Сестра принесла портфель.
– Вот, глядите, – сказал доктор и вынул из портфеля полстопы исписанной бумаги. – Это коллекция прошений Громова на высочайшее имя, на имя министров, архиереев, председателя Государственной думы и какому-то Ибрагиму-Оглы.
– Так, так. Черкесец. Я знаю.
– Ах, знаете? А вот еще письмо на тот свет, Анфисе. Тоже знаете?
– Эту не знаю. Эта убита до меня.
– Кем?
– Ибрагимом-Оглы.
Иннокентий Филатыч резко смолк, надел очки, стал читать неумелый почерк Громова.

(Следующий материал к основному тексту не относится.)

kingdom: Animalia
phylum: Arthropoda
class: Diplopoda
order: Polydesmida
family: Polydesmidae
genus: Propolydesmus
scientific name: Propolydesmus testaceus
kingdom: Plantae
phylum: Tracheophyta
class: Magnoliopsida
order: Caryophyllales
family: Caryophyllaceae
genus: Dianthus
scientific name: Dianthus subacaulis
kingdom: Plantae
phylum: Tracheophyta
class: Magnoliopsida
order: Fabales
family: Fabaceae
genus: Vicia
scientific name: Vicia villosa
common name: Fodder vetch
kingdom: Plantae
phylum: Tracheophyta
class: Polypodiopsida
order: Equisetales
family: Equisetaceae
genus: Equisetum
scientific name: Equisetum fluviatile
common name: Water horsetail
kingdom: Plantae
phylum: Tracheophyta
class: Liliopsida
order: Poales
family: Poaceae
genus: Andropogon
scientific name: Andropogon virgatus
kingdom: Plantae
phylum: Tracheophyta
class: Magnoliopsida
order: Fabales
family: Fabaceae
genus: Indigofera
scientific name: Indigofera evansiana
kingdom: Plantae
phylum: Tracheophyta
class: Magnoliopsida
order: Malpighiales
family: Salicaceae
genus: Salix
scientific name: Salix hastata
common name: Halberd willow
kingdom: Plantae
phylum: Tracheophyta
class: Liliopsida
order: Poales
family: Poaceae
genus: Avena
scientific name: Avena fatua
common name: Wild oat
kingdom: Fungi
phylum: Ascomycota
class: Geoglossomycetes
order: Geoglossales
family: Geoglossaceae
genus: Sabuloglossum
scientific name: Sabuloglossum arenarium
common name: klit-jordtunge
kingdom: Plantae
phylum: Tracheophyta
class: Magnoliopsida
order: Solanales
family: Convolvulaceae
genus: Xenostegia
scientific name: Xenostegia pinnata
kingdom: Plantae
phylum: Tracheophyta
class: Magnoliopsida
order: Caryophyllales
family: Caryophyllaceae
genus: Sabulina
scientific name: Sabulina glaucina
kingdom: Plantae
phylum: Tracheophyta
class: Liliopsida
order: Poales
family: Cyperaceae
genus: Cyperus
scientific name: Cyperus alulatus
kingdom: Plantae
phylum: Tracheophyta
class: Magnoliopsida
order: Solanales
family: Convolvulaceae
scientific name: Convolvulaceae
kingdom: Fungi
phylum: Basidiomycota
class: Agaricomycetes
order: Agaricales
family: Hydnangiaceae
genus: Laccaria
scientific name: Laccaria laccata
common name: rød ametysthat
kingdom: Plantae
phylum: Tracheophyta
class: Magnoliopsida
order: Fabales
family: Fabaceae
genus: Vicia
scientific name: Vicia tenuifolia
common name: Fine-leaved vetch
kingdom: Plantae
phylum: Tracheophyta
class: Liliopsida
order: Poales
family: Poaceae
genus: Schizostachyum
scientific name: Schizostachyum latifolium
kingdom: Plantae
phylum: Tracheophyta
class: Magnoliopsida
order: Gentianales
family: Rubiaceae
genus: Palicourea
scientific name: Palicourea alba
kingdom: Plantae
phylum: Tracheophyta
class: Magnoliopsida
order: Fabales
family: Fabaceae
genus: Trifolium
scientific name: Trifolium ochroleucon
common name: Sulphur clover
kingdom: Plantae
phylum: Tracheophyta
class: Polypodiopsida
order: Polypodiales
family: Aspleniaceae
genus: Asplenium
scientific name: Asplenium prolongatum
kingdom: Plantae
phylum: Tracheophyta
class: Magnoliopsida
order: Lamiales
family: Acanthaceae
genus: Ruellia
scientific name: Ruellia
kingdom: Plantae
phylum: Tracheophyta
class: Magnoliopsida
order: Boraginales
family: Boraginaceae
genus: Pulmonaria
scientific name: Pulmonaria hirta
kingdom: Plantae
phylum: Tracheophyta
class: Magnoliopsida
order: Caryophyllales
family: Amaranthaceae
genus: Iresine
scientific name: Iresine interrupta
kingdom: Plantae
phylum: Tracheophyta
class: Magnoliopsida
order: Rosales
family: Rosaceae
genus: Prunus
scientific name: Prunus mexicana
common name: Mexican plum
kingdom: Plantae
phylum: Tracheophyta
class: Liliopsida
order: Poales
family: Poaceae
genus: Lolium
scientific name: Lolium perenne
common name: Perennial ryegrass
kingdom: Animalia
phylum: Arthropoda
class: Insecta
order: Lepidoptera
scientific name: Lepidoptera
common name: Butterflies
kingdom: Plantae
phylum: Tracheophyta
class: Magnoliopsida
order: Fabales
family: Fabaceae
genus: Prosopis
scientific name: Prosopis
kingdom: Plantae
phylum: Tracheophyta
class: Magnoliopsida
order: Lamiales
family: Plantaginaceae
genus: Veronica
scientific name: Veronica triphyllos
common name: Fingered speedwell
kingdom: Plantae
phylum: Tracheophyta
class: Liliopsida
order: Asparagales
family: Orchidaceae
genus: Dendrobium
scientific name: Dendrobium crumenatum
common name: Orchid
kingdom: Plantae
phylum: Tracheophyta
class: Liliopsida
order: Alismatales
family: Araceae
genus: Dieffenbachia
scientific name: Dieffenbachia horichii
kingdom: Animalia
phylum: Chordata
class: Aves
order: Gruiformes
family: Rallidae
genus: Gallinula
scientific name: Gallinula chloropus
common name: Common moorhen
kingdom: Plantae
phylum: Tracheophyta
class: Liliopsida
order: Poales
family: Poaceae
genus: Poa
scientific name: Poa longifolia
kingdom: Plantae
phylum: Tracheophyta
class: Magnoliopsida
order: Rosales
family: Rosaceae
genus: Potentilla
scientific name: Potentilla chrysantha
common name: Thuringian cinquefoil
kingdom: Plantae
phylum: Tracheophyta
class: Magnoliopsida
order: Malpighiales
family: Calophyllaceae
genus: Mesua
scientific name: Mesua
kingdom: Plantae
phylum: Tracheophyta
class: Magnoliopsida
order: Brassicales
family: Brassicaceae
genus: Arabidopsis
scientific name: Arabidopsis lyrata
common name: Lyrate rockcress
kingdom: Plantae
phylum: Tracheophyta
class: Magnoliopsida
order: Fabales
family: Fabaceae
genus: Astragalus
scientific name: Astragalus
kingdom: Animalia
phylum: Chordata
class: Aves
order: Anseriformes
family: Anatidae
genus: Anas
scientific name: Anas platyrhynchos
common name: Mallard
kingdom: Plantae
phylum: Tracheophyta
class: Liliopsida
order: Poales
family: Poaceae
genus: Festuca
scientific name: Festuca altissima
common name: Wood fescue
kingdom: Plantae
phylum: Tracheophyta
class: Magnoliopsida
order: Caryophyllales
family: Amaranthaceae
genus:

«Ваше императорское величество, царь государь, вникните в это самое положение, разберитесь, пожалуста, во своем великом дворце со всем царствующим домом, как сын-злодей запекарчил меня в сумасшедший дом. А как он есть злодей, то я никому об этом не скажу, никому не скажу, никому не скажу, окромя Анфисы на том свете».
И снова: «Ваше императорское величество» и т. д., слово в слово, кругом целый лист. В конце листа сургучная печать с копейкой вверх орлом и подпись.
Прошения министрам начинались так:
«Вельможный сиятельнейший министр господин, вникни в это самое положение» и т. д.
– А вот письмо черкесу, – подсунул доктор другую бумагу.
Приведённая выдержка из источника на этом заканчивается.